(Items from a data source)
==================================================

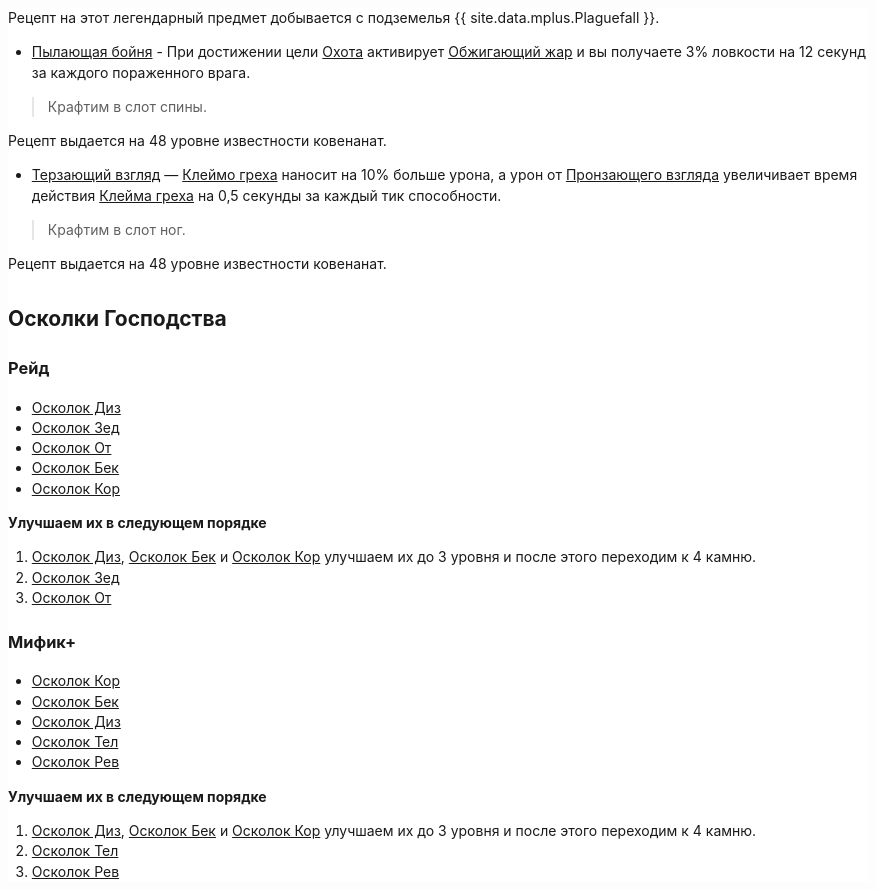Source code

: Рецепт на этот легендарный предмет добывается с подземелья {{ site.data.mplus.Plaguefall }}.

* [Пылающая бойня](https://ru.wowhead.com/spell=355890/) - При достижении цели [Охота](https://ru.wowhead.com/spell=323639) активирует [Обжигающий жар](https://ru.wowhead.com/spell=258920) 
и вы получаете 3% ловкости на 12 секунд за каждого пораженного врага.

> Крафтим в слот спины.

Рецепт выдается на 48 уровне известности ковенанат.

* [Терзающий взгляд](https://ru.wowhead.com/spell=355886) — [Клеймо греха](https://ru.wowhead.com/spell=317009/sinful-brand) наносит на 10% больше урона, а урон от 
[Пронзающего взгляда](https://ru.wowhead.com/spell=198013) увеличивает время действия [Клейма греха](https://ru.wowhead.com/spell=317009/sinful-brand) на 0,5 секунды за каждый тик способности.

> Крафтим в слот ног.

Рецепт выдается на 48 уровне известности ковенанат.

## Осколки Господства

### Рейд

* [Осколок Диз](https://ru.wowhead.com/item=187073)
* [Осколок Зед](https://ru.wowhead.com/item=187079)
* [Осколок От](https://ru.wowhead.com/item=187076)
* [Осколок Бек](https://ru.wowhead.com/item=187057)
* [Осколок Кор](https://ru.wowhead.com/item=187063)

**Улучшаем их в следующем порядке**

<p class="tanknotes-section-success" markdown="1"><span style="font-weight: 400;">

1. [Осколок Диз](https://ru.wowhead.com/item=187073), [Осколок Бек](https://ru.wowhead.com/item=187057) и [Осколок Кор](https://ru.wowhead.com/item=187063) улучшаем их до 3 уровня и после этого переходим к 4 камню.<br>
2. [Осколок Зед](https://ru.wowhead.com/item=187079)<br>
3. [Осколок От](https://ru.wowhead.com/item=187076)

</span></p>

### Мифик+

* [Осколок Кор](https://ru.wowhead.com/item=187063)
* [Осколок Бек](https://ru.wowhead.com/item=187057)
* [Осколок Диз](https://ru.wowhead.com/item=187073)
* [Осколок Тел](https://ru.wowhead.com/item=187071)
* [Осколок Рев](https://ru.wowhead.com/item=187061)

**Улучшаем их в следующем порядке**

<p class="tanknotes-section-success" markdown="1"><span style="font-weight: 400;">

1. [Осколок Диз](https://ru.wowhead.com/item=187073), [Осколок Бек](https://ru.wowhead.com/item=187057) и [Осколок Кор](https://ru.wowhead.com/item=187063) улучшаем их до 3 уровня и после этого переходим к 4 камню.<br>
2. [Осколок Тел](https://ru.wowhead.com/item=187071)<br>
3. [Осколок Рев](https://ru.wowhead.com/item=187061)
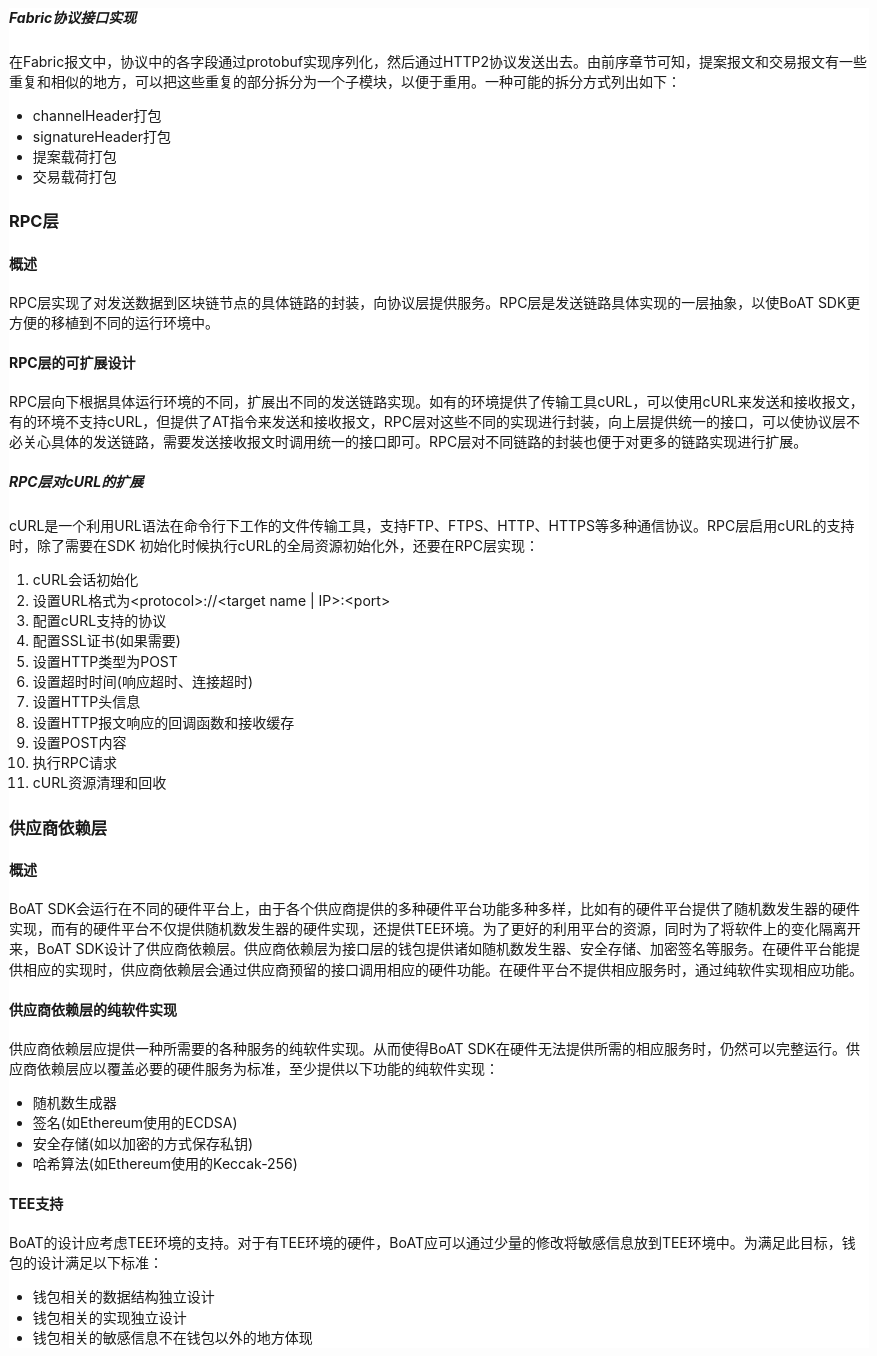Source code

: #####	Fabric协议接口实现
在Fabric报文中，协议中的各字段通过protobuf实现序列化，然后通过HTTP2协议发送出去。由前序章节可知，提案报文和交易报文有一些重复和相似的地方，可以把这些重复的部分拆分为一个子模块，以便于重用。一种可能的拆分方式列出如下：
-	channelHeader打包
-	signatureHeader打包
-	提案载荷打包
-	交易载荷打包


### RPC层
#### 概述
RPC层实现了对发送数据到区块链节点的具体链路的封装，向协议层提供服务。RPC层是发送链路具体实现的一层抽象，以使BoAT SDK更方便的移植到不同的运行环境中。

#### RPC层的可扩展设计
RPC层向下根据具体运行环境的不同，扩展出不同的发送链路实现。如有的环境提供了传输工具cURL，可以使用cURL来发送和接收报文，有的环境不支持cURL，但提供了AT指令来发送和接收报文，RPC层对这些不同的实现进行封装，向上层提供统一的接口，可以使协议层不必关心具体的发送链路，需要发送接收报文时调用统一的接口即可。RPC层对不同链路的封装也便于对更多的链路实现进行扩展。

##### RPC层对cURL的扩展
cURL是一个利用URL语法在命令行下工作的文件传输工具，支持FTP、FTPS、HTTP、HTTPS等多种通信协议。RPC层启用cURL的支持时，除了需要在SDK 初始化时候执行cURL的全局资源初始化外，还要在RPC层实现：
   1. cURL会话初始化
   2. 设置URL格式为\<protocol\>://<target name | IP>:\<port\>
   3. 配置cURL支持的协议
   4. 配置SSL证书(如果需要)
   5. 设置HTTP类型为POST
   6. 设置超时时间(响应超时、连接超时)
   7. 设置HTTP头信息
   8. 设置HTTP报文响应的回调函数和接收缓存
   9. 设置POST内容
   10. 执行RPC请求
   11. cURL资源清理和回收  



### 供应商依赖层
#### 概述
BoAT SDK会运行在不同的硬件平台上，由于各个供应商提供的多种硬件平台功能多种多样，比如有的硬件平台提供了随机数发生器的硬件实现，而有的硬件平台不仅提供随机数发生器的硬件实现，还提供TEE环境。为了更好的利用平台的资源，同时为了将软件上的变化隔离开来，BoAT SDK设计了供应商依赖层。供应商依赖层为接口层的钱包提供诸如随机数发生器、安全存储、加密签名等服务。在硬件平台能提供相应的实现时，供应商依赖层会通过供应商预留的接口调用相应的硬件功能。在硬件平台不提供相应服务时，通过纯软件实现相应功能。

#### 供应商依赖层的纯软件实现
供应商依赖层应提供一种所需要的各种服务的纯软件实现。从而使得BoAT SDK在硬件无法提供所需的相应服务时，仍然可以完整运行。供应商依赖层应以覆盖必要的硬件服务为标准，至少提供以下功能的纯软件实现：
+ 随机数生成器
+ 签名(如Ethereum使用的ECDSA)
+ 安全存储(如以加密的方式保存私钥)
+ 哈希算法(如Ethereum使用的Keccak-256)


#### TEE支持
BoAT的设计应考虑TEE环境的支持。对于有TEE环境的硬件，BoAT应可以通过少量的修改将敏感信息放到TEE环境中。为满足此目标，钱包的设计满足以下标准：
+ 钱包相关的数据结构独立设计
+ 钱包相关的实现独立设计
+ 钱包相关的敏感信息不在钱包以外的地方体现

==================================================

◆ **DIRECTIONS FOR THIS TASK**:
Retype the source text of all the items above character for character. Leave the pictures out.

◆ **SOLVED PROBLEM**:
Source code

: Рецепт на этот легендарный предмет добывается с подземелья {{ site.data.mplus.Plaguefall }}.

* [Пылающая бойня](https://ru.wowhead.com/spell=355890/) - При достижении цели [Охота](https://ru.wowhead.com/spell=323639) активирует [Обжигающий жар](https://ru.wowhead.com/spell=258920) 
и вы получаете 3% ловкости на 12 секунд за каждого пораженного врага.

> Крафтим в слот спины.

Рецепт выдается на 48 уровне известности ковенанат.

* [Терзающий взгляд](https://ru.wowhead.com/spell=355886) — [Клеймо греха](https://ru.wowhead.com/spell=317009/sinful-brand) наносит на 10% больше урона, а урон от 
[Пронзающего взгляда](https://ru.wowhead.com/spell=198013) увеличивает время действия [Клейма греха](https://ru.wowhead.com/spell=317009/sinful-brand) на 0,5 секунды за каждый тик способности.

> Крафтим в слот ног.

Рецепт выдается на 48 уровне известности ковенанат.

## Осколки Господства

### Рейд

* [Осколок Диз](https://ru.wowhead.com/item=187073)
* [Осколок Зед](https://ru.wowhead.com/item=187079)
* [Осколок От](https://ru.wowhead.com/item=187076)
* [Осколок Бек](https://ru.wowhead.com/item=187057)
* [Осколок Кор](https://ru.wowhead.com/item=187063)

**Улучшаем их в следующем порядке**

<p class="tanknotes-section-success" markdown="1"><span style="font-weight: 400;">

1. [Осколок Диз](https://ru.wowhead.com/item=187073), [Осколок Бек](https://ru.wowhead.com/item=187057) и [Осколок Кор](https://ru.wowhead.com/item=187063) улучшаем их до 3 уровня и после этого переходим к 4 камню.<br>
2. [Осколок Зед](https://ru.wowhead.com/item=187079)<br>
3. [Осколок От](https://ru.wowhead.com/item=187076)

</span></p>

### Мифик+

* [Осколок Кор](https://ru.wowhead.com/item=187063)
* [Осколок Бек](https://ru.wowhead.com/item=187057)
* [Осколок Диз](https://ru.wowhead.com/item=187073)
* [Осколок Тел](https://ru.wowhead.com/item=187071)
* [Осколок Рев](https://ru.wowhead.com/item=187061)

**Улучшаем их в следующем порядке**

<p class="tanknotes-section-success" markdown="1"><span style="font-weight: 400;">

1. [Осколок Диз](https://ru.wowhead.com/item=187073), [Осколок Бек](https://ru.wowhead.com/item=187057) и [Осколок Кор](https://ru.wowhead.com/item=187063) улучшаем их до 3 уровня и после этого переходим к 4 камню.<br>
2. [Осколок Тел](https://ru.wowhead.com/item=187071)<br>
3. [Осколок Рев](https://ru.wowhead.com/item=187061)
Source code

: #####	Fabric协议接口实现
在Fabric报文中，协议中的各字段通过protobuf实现序列化，然后通过HTTP2协议发送出去。由前序章节可知，提案报文和交易报文有一些重复和相似的地方，可以把这些重复的部分拆分为一个子模块，以便于重用。一种可能的拆分方式列出如下：
-	channelHeader打包
-	signatureHeader打包
-	提案载荷打包
-	交易载荷打包


### RPC层
#### 概述
RPC层实现了对发送数据到区块链节点的具体链路的封装，向协议层提供服务。RPC层是发送链路具体实现的一层抽象，以使BoAT SDK更方便的移植到不同的运行环境中。

#### RPC层的可扩展设计
RPC层向下根据具体运行环境的不同，扩展出不同的发送链路实现。如有的环境提供了传输工具cURL，可以使用cURL来发送和接收报文，有的环境不支持cURL，但提供了AT指令来发送和接收报文，RPC层对这些不同的实现进行封装，向上层提供统一的接口，可以使协议层不必关心具体的发送链路，需要发送接收报文时调用统一的接口即可。RPC层对不同链路的封装也便于对更多的链路实现进行扩展。

##### RPC层对cURL的扩展
cURL是一个利用URL语法在命令行下工作的文件传输工具，支持FTP、FTPS、HTTP、HTTPS等多种通信协议。RPC层启用cURL的支持时，除了需要在SDK 初始化时候执行cURL的全局资源初始化外，还要在RPC层实现：
   1. cURL会话初始化
   2. 设置URL格式为\<protocol\>://<target name | IP>:\<port\>
   3. 配置cURL支持的协议
   4. 配置SSL证书(如果需要)
   5. 设置HTTP类型为POST
   6. 设置超时时间(响应超时、连接超时)
   7. 设置HTTP头信息
   8. 设置HTTP报文响应的回调函数和接收缓存
   9. 设置POST内容
   10. 执行RPC请求
   11. cURL资源清理和回收  



### 供应商依赖层
#### 概述
BoAT SDK会运行在不同的硬件平台上，由于各个供应商提供的多种硬件平台功能多种多样，比如有的硬件平台提供了随机数发生器的硬件实现，而有的硬件平台不仅提供随机数发生器的硬件实现，还提供TEE环境。为了更好的利用平台的资源，同时为了将软件上的变化隔离开来，BoAT SDK设计了供应商依赖层。供应商依赖层为接口层的钱包提供诸如随机数发生器、安全存储、加密签名等服务。在硬件平台能提供相应的实现时，供应商依赖层会通过供应商预留的接口调用相应的硬件功能。在硬件平台不提供相应服务时，通过纯软件实现相应功能。

#### 供应商依赖层的纯软件实现
供应商依赖层应提供一种所需要的各种服务的纯软件实现。从而使得BoAT SDK在硬件无法提供所需的相应服务时，仍然可以完整运行。供应商依赖层应以覆盖必要的硬件服务为标准，至少提供以下功能的纯软件实现：
+ 随机数生成器
+ 签名(如Ethereum使用的ECDSA)
+ 安全存储(如以加密的方式保存私钥)
+ 哈希算法(如Ethereum使用的Keccak-256)


#### TEE支持
BoAT的设计应考虑TEE环境的支持。对于有TEE环境的硬件，BoAT应可以通过少量的修改将敏感信息放到TEE环境中。为满足此目标，钱包的设计满足以下标准：
+ 钱包相关的数据结构独立设计
+ 钱包相关的实现独立设计
+ 钱包相关的敏感信息不在钱包以外的地方体现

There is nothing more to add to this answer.